= Auguste-Charles Marie =

French microbiologist

Auguste-Charles Marie (26 July 1864 – 29 March 1935) was a French microbiologist born in Bayeux, department Calvados.

He served as interne des hôpitaux in Paris, earning his medical doctorate in 1895 with a thesis on cancer titled Recherches sur la question du cancer. From 1894 to 1899 he focused on physico-pathological studies of microbial poisoning at the Pasteur Institute in Paris. From 1899–1900 he served under Maurice Nicolle (1862–1932) as chief of anti-rabies services at the institute of microbiology in Constantinople. Afterwards he was associated with research done at the Pasteur Institute in Paris. Following the death of Emile Roux (1853–1933), he was appointed manager of anti-rabies services.

Marie is known for his research involving the action of tetanus toxin on the nervous system, as well as studies of tuberculosis and rabies. In the 1910s he demonstrated that natural and synthetic suprarenin had the ability to neutralize diphtheria and tetanus toxins. His investigations of rabies led to the development of new vaccination processes. With Jean Cantacuzène (1863-1934), he published two articles on gastrointestinal cholera.

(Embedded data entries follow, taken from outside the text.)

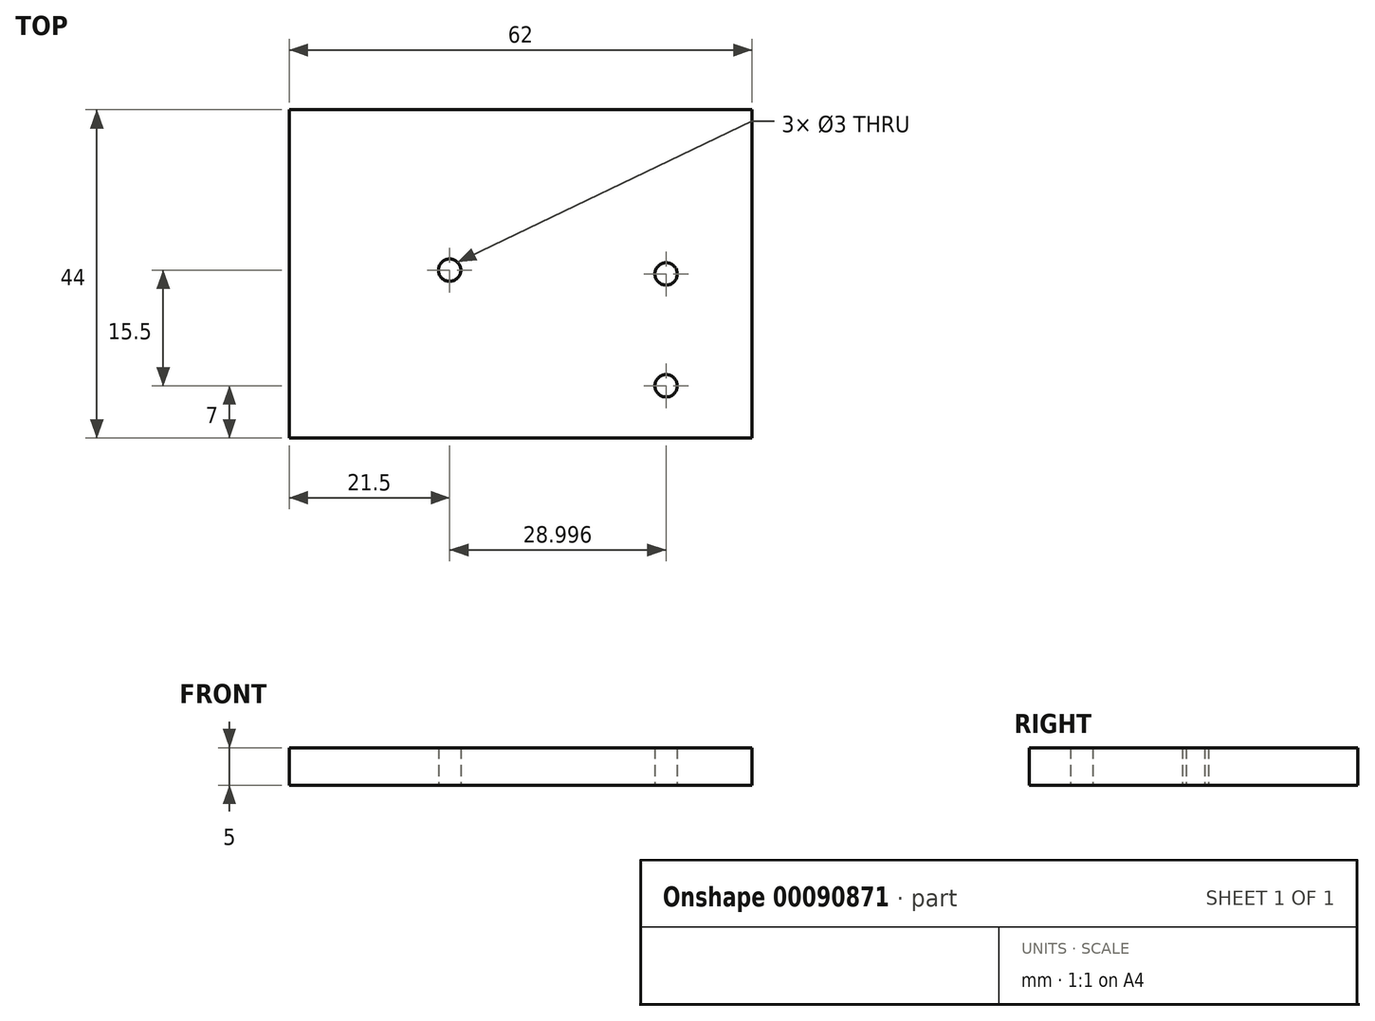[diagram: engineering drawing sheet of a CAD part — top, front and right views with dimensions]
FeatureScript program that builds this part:
annotation { "Feature Type Name" : "Feature", "Feature Type Description" : "" }
export const myFeature = defineFeature(function(context is Context, id is Id, definition is map)
    precondition{}
    {
        {
            var Q0;
            Q0=qCreatedBy(makeId("Top.planeOp"),FACE);
            var sketch = newSketch(context, id + "F0", { "sketchPlane" : qUnion([Q0])});
            skLineSegment(sketch, "E0.bottom", {"start": v(31, 22) * mm, "end": v(-31, 22) * mm});
            skLineSegment(sketch, "E0.top", {"start": v(31, -22) * mm, "end": v(-31, -22) * mm});
            skLineSegment(sketch, "E0.left", {"start": v(31, 22) * mm, "end": v(31, -22) * mm});
            skLineSegment(sketch, "E0.right", {"start": v(-31, 22) * mm, "end": v(-31, -22) * mm});
            skPoint(sketch, "E0.middle", {"position": v(0, 0) * mm});
            skLineSegment(sketch, "E1", {"start": v(-31, 22) * mm, "end": v(-31, 0.5) * mm});
            skLineSegment(sketch, "E2", {"start": v(-31, 0.5) * mm, "end": v(-9.5, 0.5) * mm});
            skCircle(sketch, "E3", {"center": v(-9.5, 0.5) * mm, "radius": 1.5 * mm});
            skLineSegment(sketch, "E4", {"start": v(-9.5, 0.5) * mm, "end": v(19.5, 0) * mm});
            skCircle(sketch, "E5", {"center": v(19.5, 0) * mm, "radius": 1.5 * mm});
            skLineSegment(sketch, "E6", {"start": v(19.5, 0) * mm, "end": v(19.5, -15) * mm});
            skCircle(sketch, "E7", {"center": v(19.5, -15) * mm, "radius": 1.5 * mm});
            skSolve(sketch);
        }
        {
            var Q0;
            Q0=makeQuery(id+"F0.imprint","IMPRINT",FACE,{"disambiguationData":[TD([[makeQuery(id+"F0.imprint","IMPRINT",EDGE,{"derivedFrom":sQuery(id+"F0.wireOp",EDGE,"E0.bottom")}),1.0]])]});
            extrude(context, id + "F1", {"entities" : qUnion([Q0]), "depth" : 5 * mm});
        }
    });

In 1903 he was co-founder of the Bulletin de l'Institut Pasteur. In 1934, with Paul Remlinger (1871–1964), he was recipient of the "Prix Dagnan-Bouveret" by the Académie des sciences for work involving rage expérimentale (experimental rabies). He died on 29 March 1935 in his laboratory at the Pasteur Institute.

== Publications ==
- Recherches sur la toxine tétanique (1897) – research of tetanus toxin.
- Action activante de la muqueuse intestinale sur les propriétés pathogènes du vibrion cholérique, (around 1919, with Jean Cantacuzène).
- Apparition précoce de sensibilisatrice spécifique dans l'intestin grêle des cholériques, (around 1919, with Jean Cantacuzène).